While the industry is undergoing some massive reworking on its model as offline schools are back to life and it witnesses a dip in its online users. Now, how the existing platforms find a way to co-exist with an offline and online model is something that only time can tell. The major focus for EduCrack amidst this transition has solely been on ensuring that the quality of education they deliver to students is not hampered in any manner. ‘We need to re-examine the entire ideology of valuation-based businesses rather than profit-based businesses, while providing quality education. Very often in a valuation-based model, popularity is mistaken for quality. While profit is a key aspect of any business, at EduCrack, delivering quality education is something we won’t be compromising on. EduCrack is here for the long haul and with Lexicon as its promoter that has been around for nearly 20 years, we are certain we will accomplish bigger milestones together, says Anand Bhushan, CEO EduCrack.
Another interesting aspect about the valuation game is that it depends on the number of people using the service. For increased users the price of the service rendered has to be lesser than the competitors which isn’t always feasible. Valuation also depends on the quantity of content available, which in turn depends on the quantum of advertising. The cost of generating business, thus is disproportionately large. “In todays world people get confused between Value and Valuation.

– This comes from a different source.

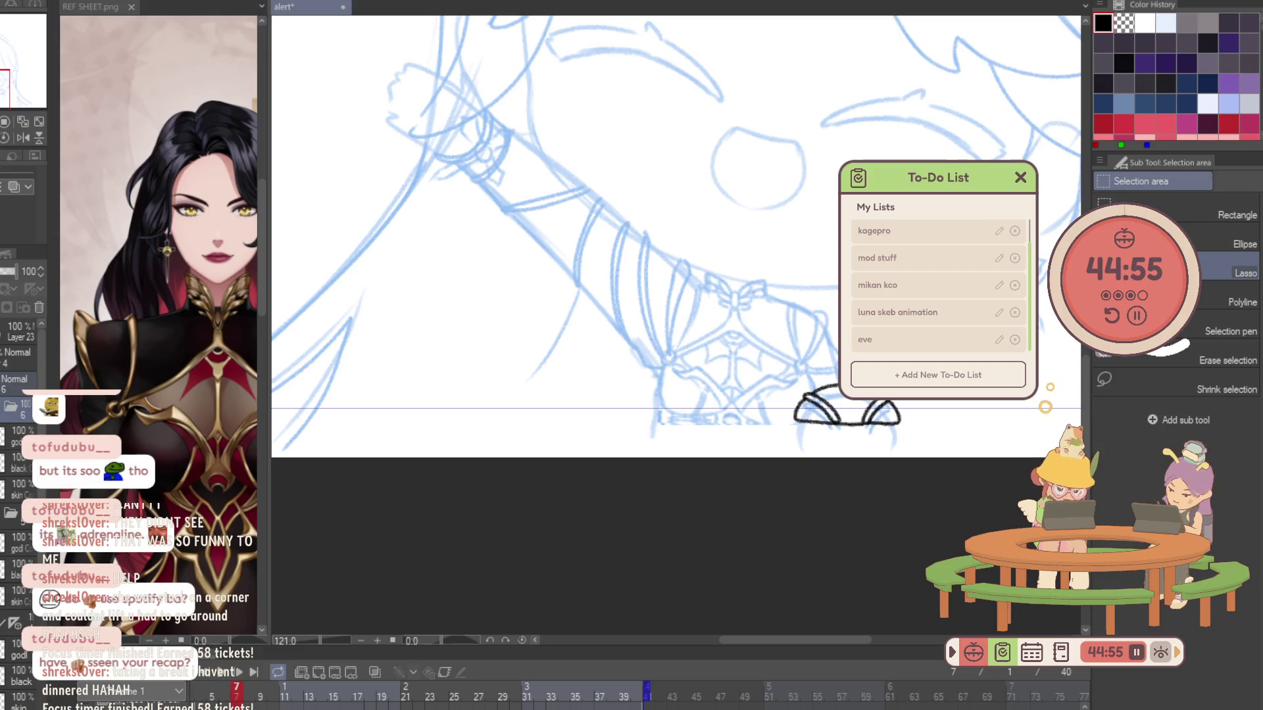
click(10, 435)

Through our institutions our focus has always been about adding value and growing through a value-based system and this has been the catalyst to growth for our students, partners, and us. At EduCrack we want to continuously add value through quality faculty, content, technology and social engagement (EduMeet at EduCrack) and thereby creating a value ecosystem for our students to prosper, gain and achieve their true potential. Our team’s singular focus is the students, and the financials will there by fall in place on its own. Nasir Shaikh, Group CEO – The Lexicon Group of Institutes, MultiFit and EduCrack.
Moreover, to generate and deliver more content the cost of human resource is high compared to a local education centre which is focussing on a limited geographical area. “In the valuation model of business, profits will happen at some point of time in the future. Valuation is based on present value of future cash flows, not on the ability of the organisation to generate sustainable profits. This is one of the reasons, why EduCrack has decided not to go in for the valuation game and turned down investment from Chepall Technologies Private Limited Pune in EduCrack to the tune of INR 20 Crores, says Neeraj Sharma, Vice Chairman – The Lexicon Group.
EduCrack have always believed in giving students what they need and not what they want. EduCrack believes in sticking to our ideology. While there may be many who provide education, not many who provide quality education. EduCrack strives to achieve the highest standards in quality which they believe is not possible if they indulge in entertaining rather than educating.